"Zgubił" mercedesa, więc zgłosił kradzież
26-letni mieszkaniec Tczewa zgłosił policjantom kradzież swojego osobowego mercedesa. Okazało się, że auto dwa dni wcześniej zostawił przed jednym z hipermarketów i... zapomniał o tym.
26.01.2009 17:51
Wszystko działo się w miniony piątek. Policjanci z Tczewa przyjęli zgłoszenie o kradzieży mercedesa wartego 25 tys. zł. 26-letni mężczyzna twierdził, że jego auto zginęło ze strzeżonego parkingu na osiedlu, gdzie mieszka.
Po przyjęciu zgłoszenia policjanci przystąpili do działania. Komunikat z opisem utraconego auta oficer dyżurny przekazał patrolom, a kryminalni udali się natomiast na parking, skąd - zdaniem właściciela - dokonano kradzieży. I tu sprawa zaczęła się komplikować. W czasie rozmowy z właścicielką parkingu ustalono, że mercedesa z placu dwa dni wcześniej zabrał jego właściciel.
Te argumenty nie trafiały jednak do 26-latka. Uparcie twierdził, że auto zostało mu skradzione właśnie ze strzeżonego parkingu, gdzie osobiście go postawił. Tymczasem patrol znalazł poszukiwanego mercedesa przy jednym z hipermarketów.

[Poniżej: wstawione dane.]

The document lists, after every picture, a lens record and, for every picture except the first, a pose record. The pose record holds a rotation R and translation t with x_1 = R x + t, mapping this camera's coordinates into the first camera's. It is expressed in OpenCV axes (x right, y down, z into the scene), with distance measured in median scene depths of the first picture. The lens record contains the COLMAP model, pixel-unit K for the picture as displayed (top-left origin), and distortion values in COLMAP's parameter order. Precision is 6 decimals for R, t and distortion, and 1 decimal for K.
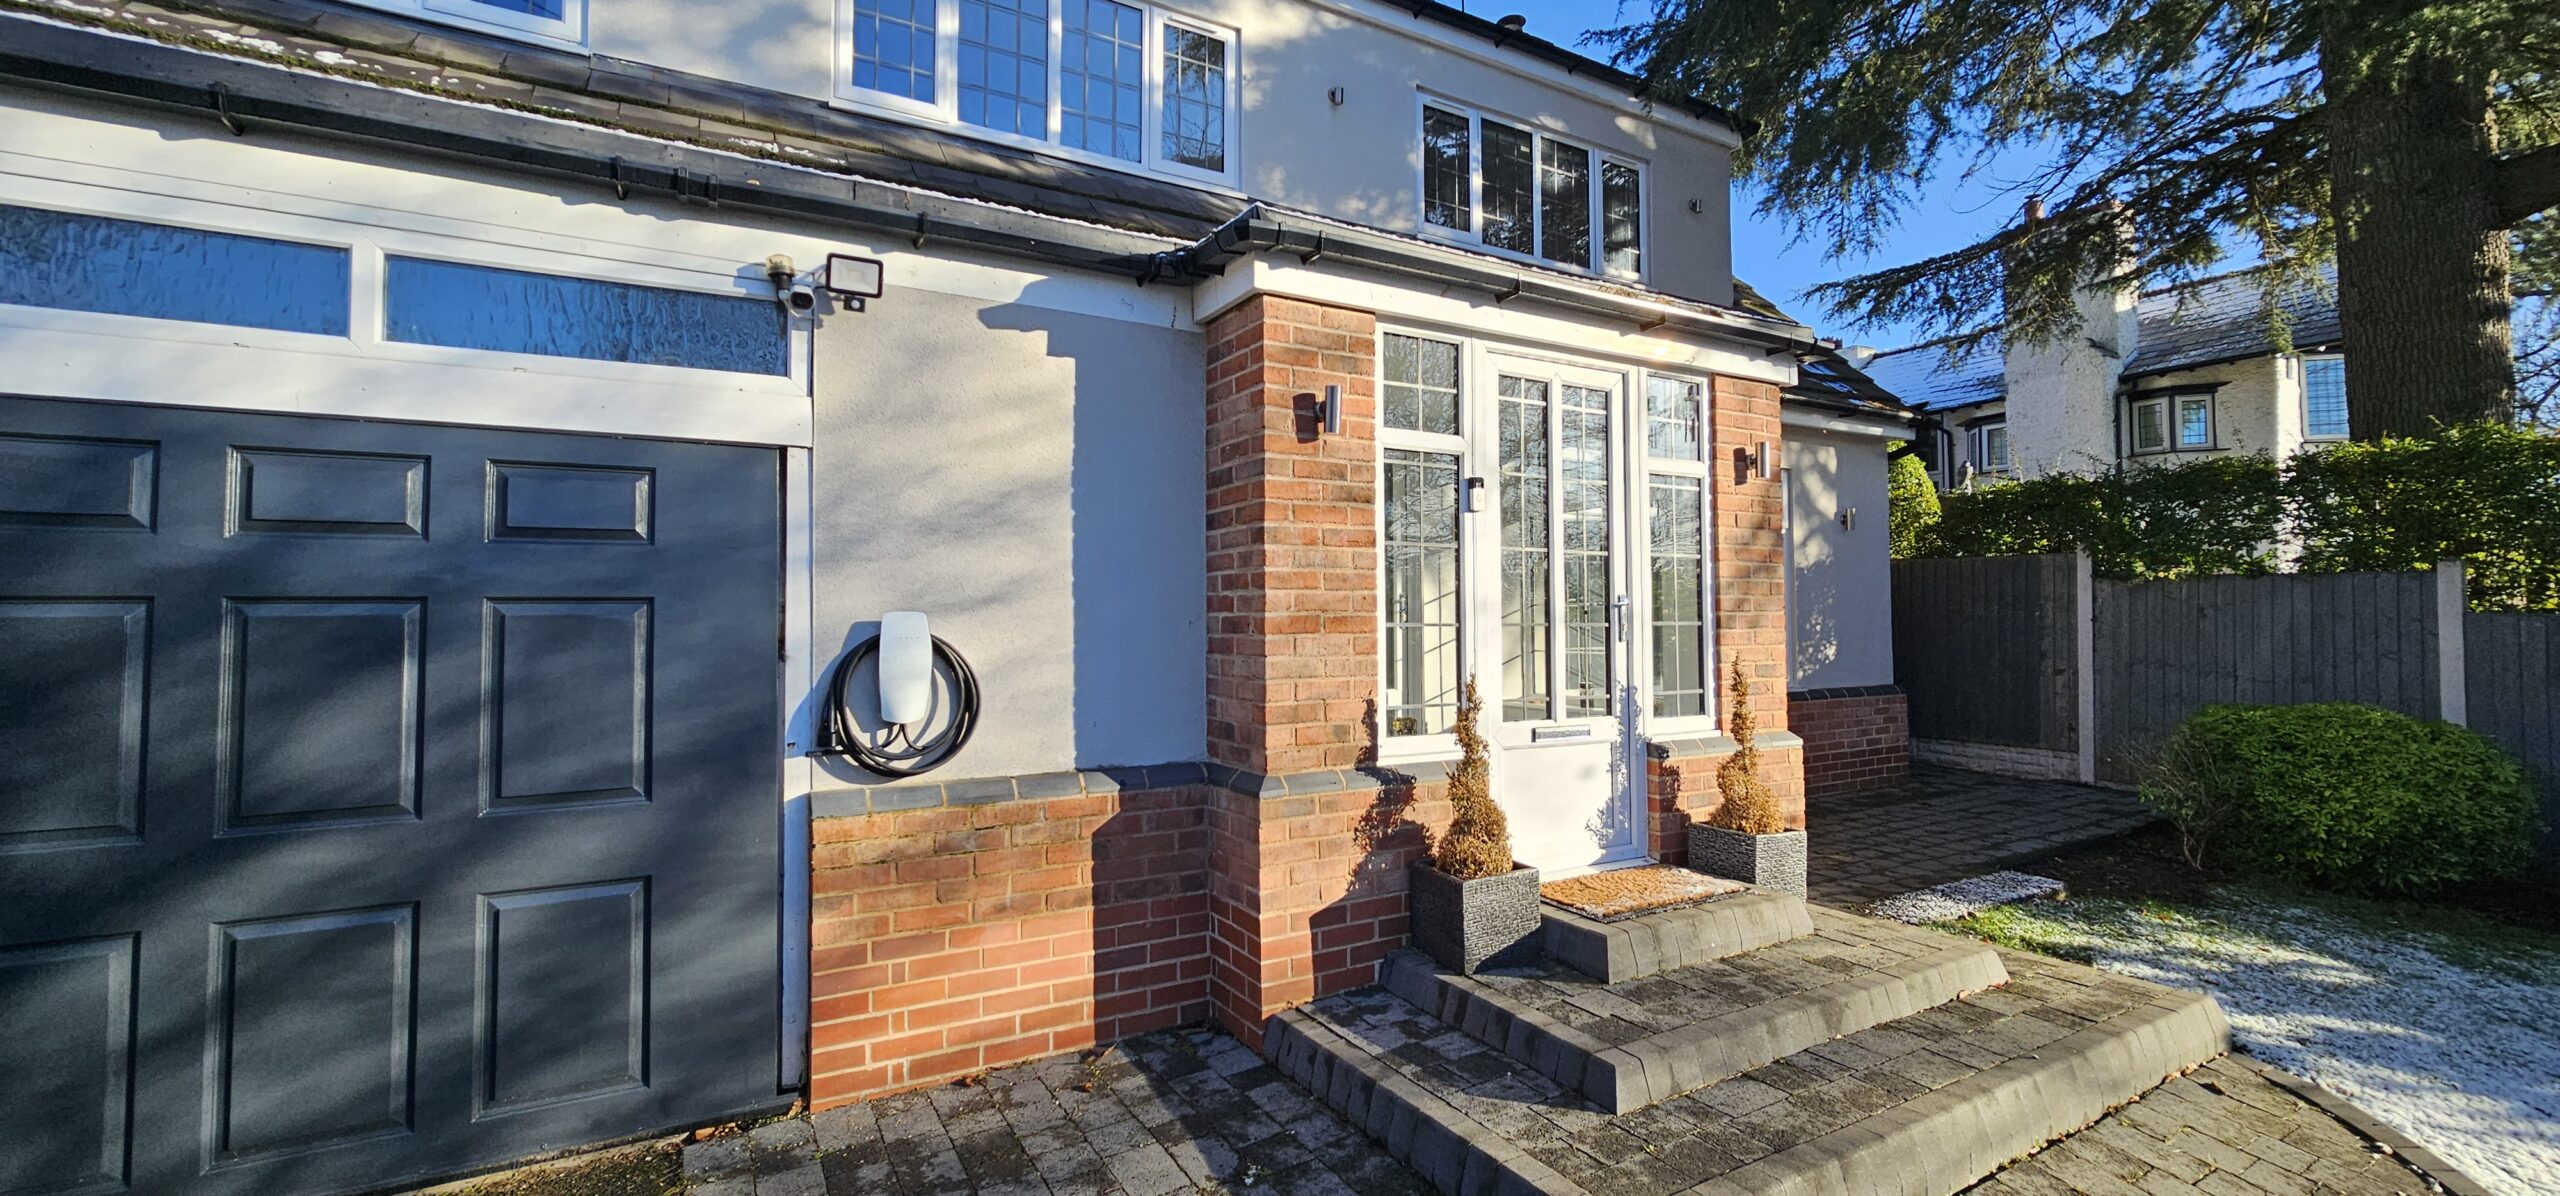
lens RADIAL K [[1043.2, 0, 1312.4], [0, 1043.2, 591.4], [0, 0, 1]] dist [0.000865, -0.000074]
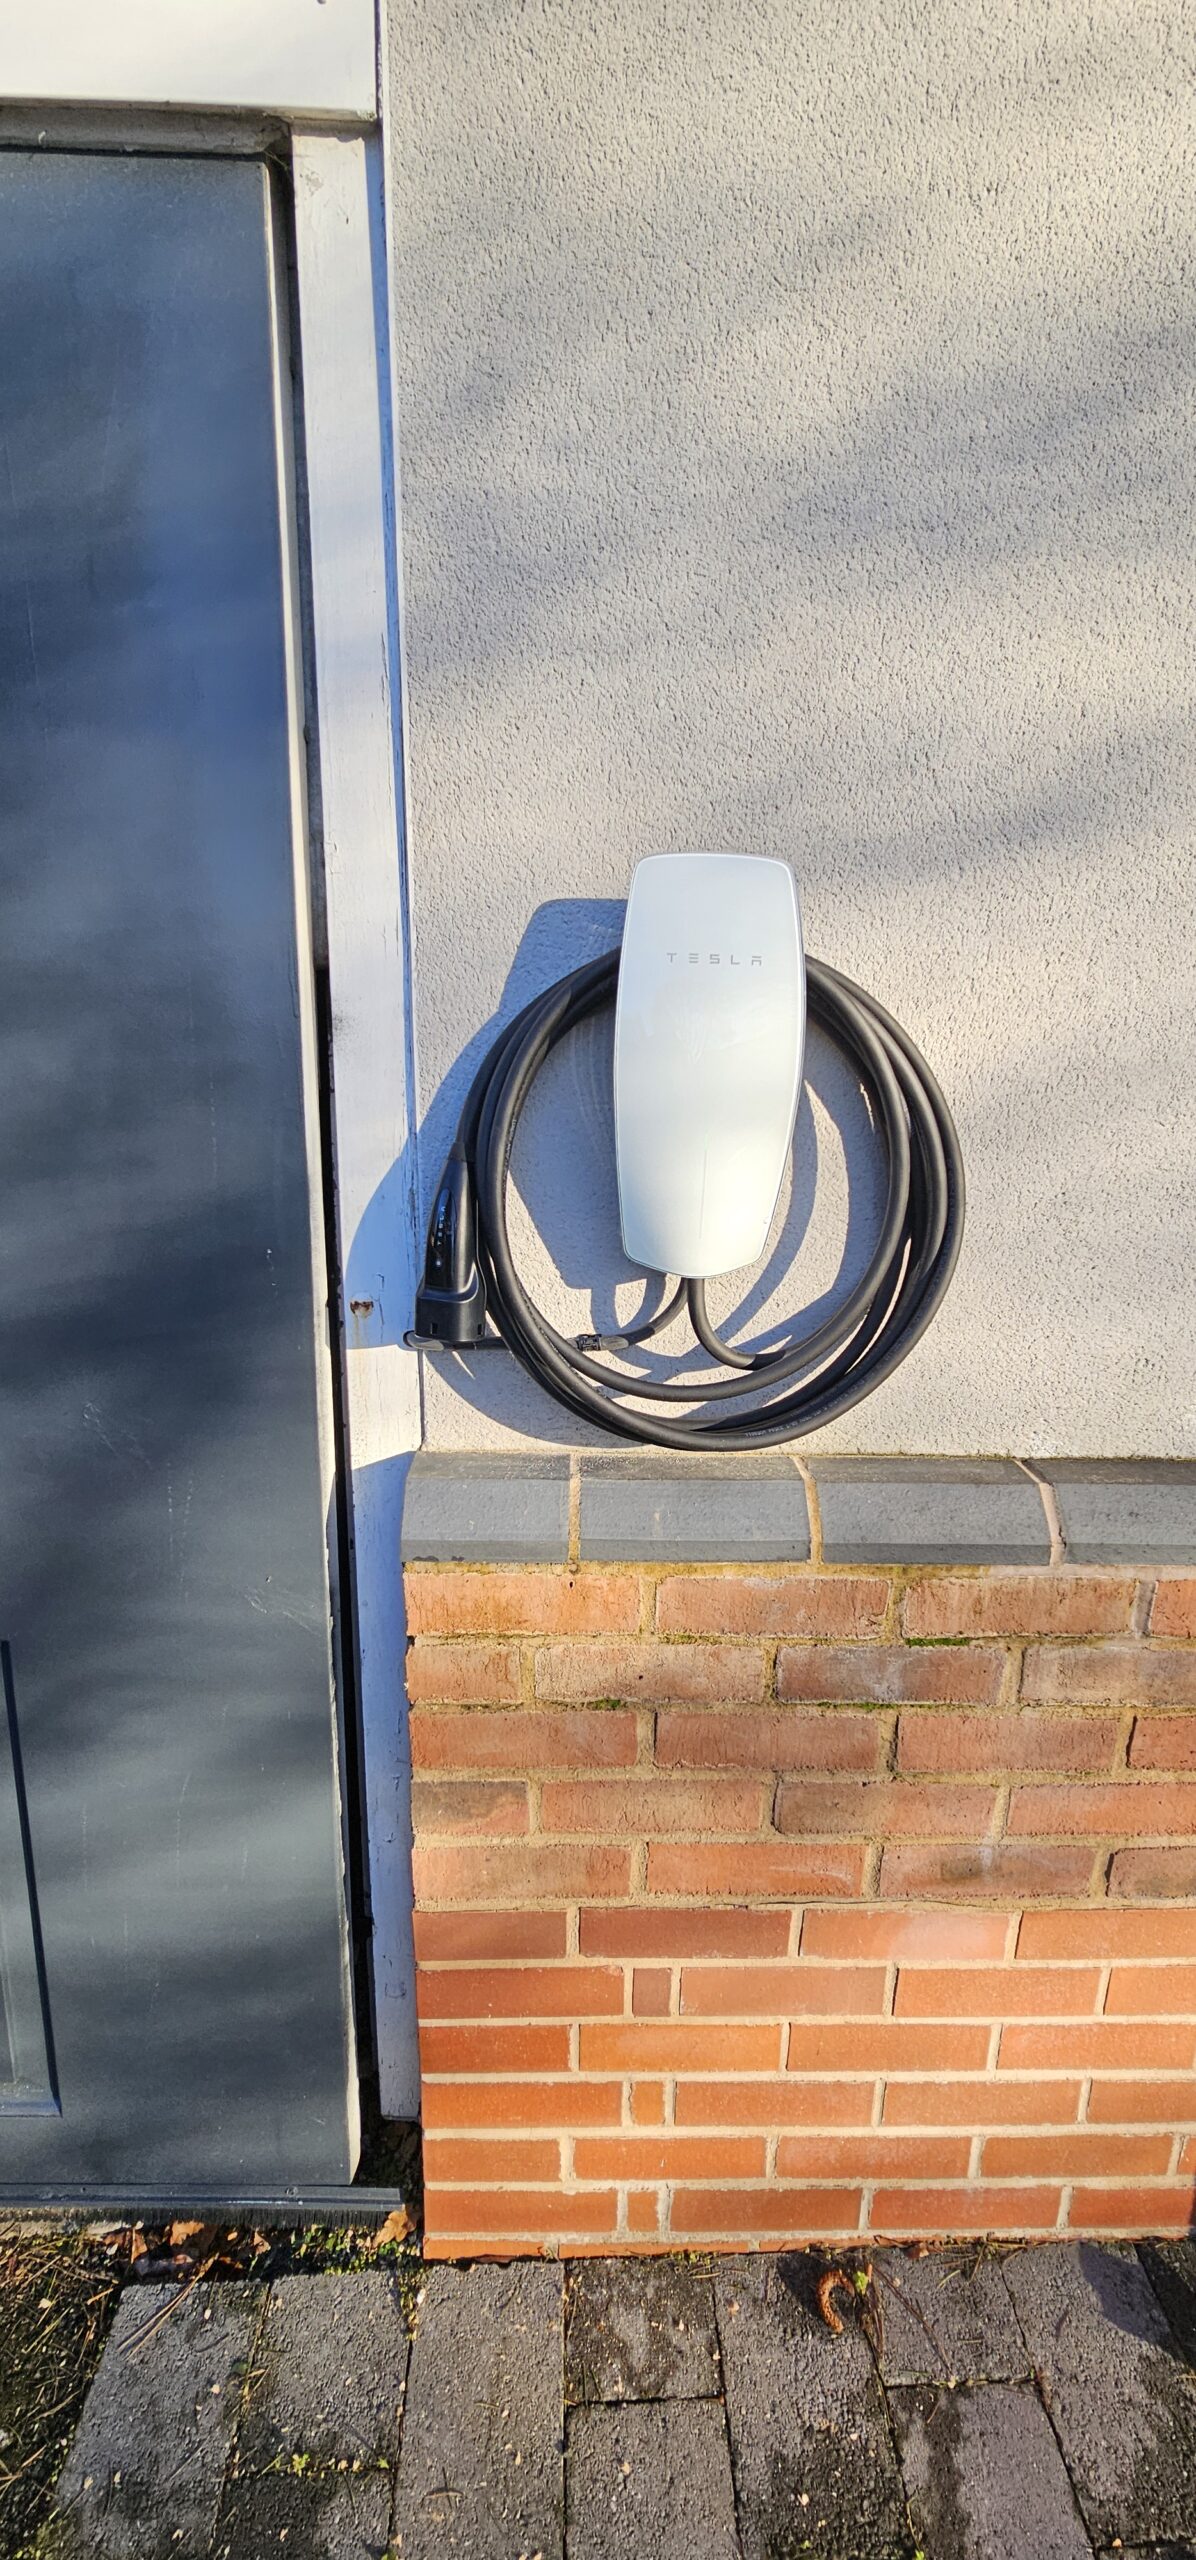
lens RADIAL K [[1043.2, 0, 598.0], [0, 1043.2, 1280.0], [0, 0, 1]] dist [0.000865, -0.000074]
pose [[0.867503, 0.147652, -0.475014, -0.269671], [-0.009201, 0.959530, 0.281455, 0.046236], [0.497348, -0.239793, 0.833753, 0.723717]]
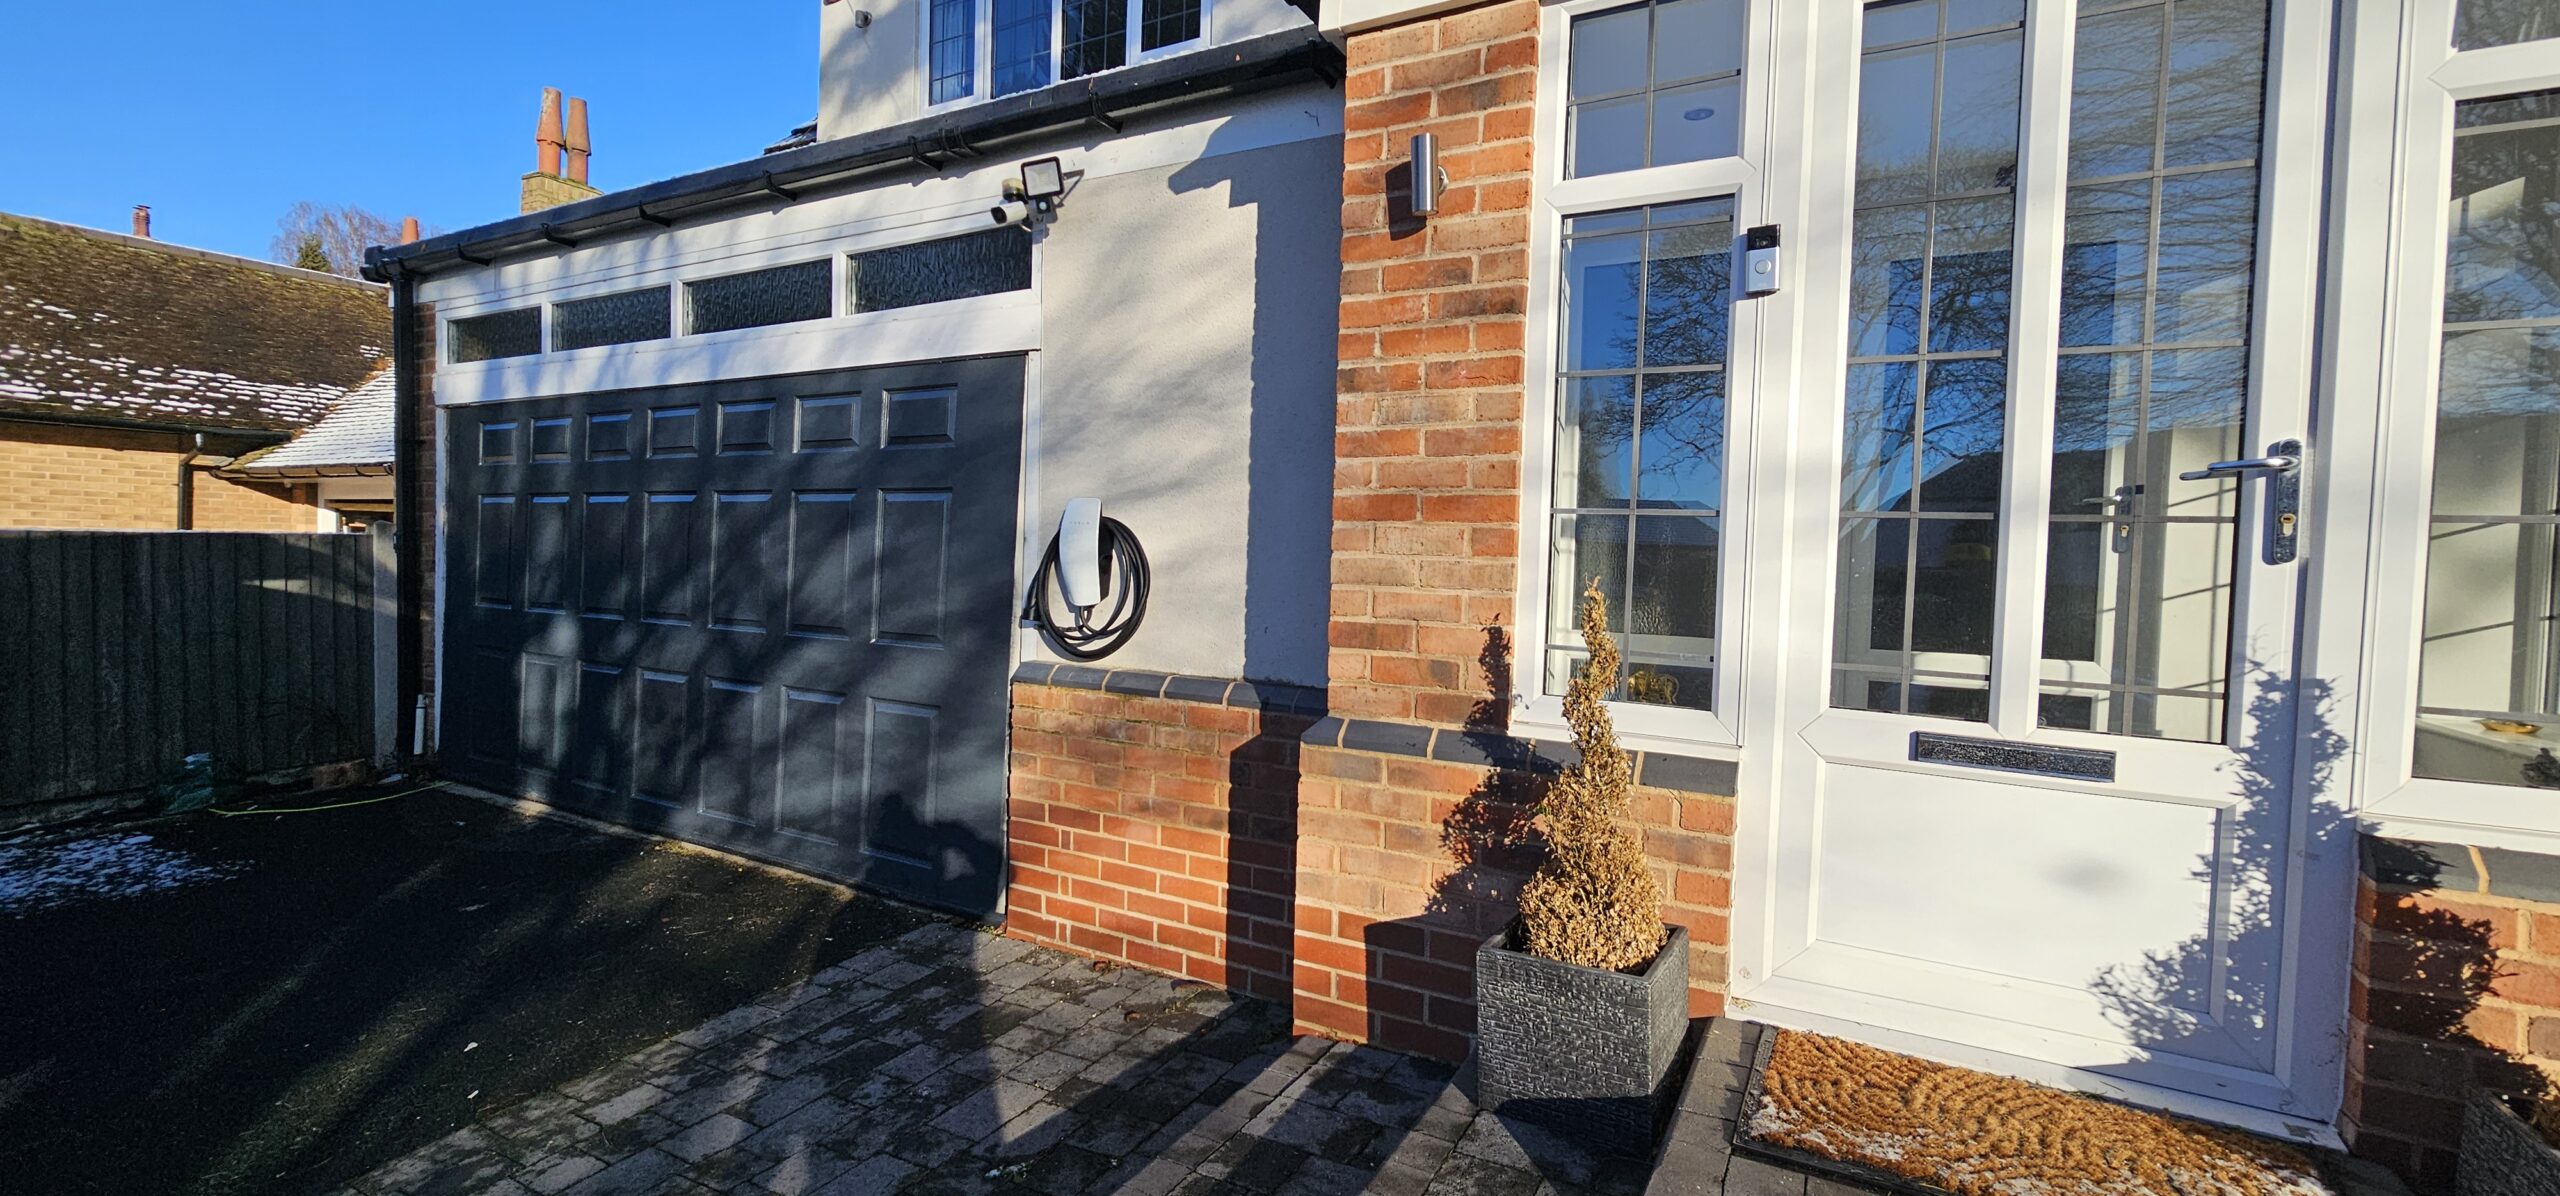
lens RADIAL K [[1043.2, 0, 1312.4], [0, 1043.2, 591.4], [0, 0, 1]] dist [0.000865, -0.000074]
pose [[0.514126, 0.048607, -0.856336, 0.589838], [-0.007618, 0.998612, 0.052108, 0.054760], [0.857681, -0.020266, 0.513783, 0.640835]]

Gdy policjanci po raz kolejny zaczęli rozmawiać z 26-latkiem, ten przypomniał sobie, że dwa dni wcześniej pojechał ze swoją dziewczyną na zakupy do hipermarketu. Z zakupów do domu wrócili już pieszo. A gdy dwa dni później nie znalazł samochodu na parkingu, był przekonany, że go skradziono.
Choć mężczyzna najprawdopodobniej nie usłyszy zarzutów, lepiej jest pamiętać gdzie zostawia się swój pojazd. Za zawiadomienie o niepopełnionym przestępstwie grozi do 3 lat więzienia.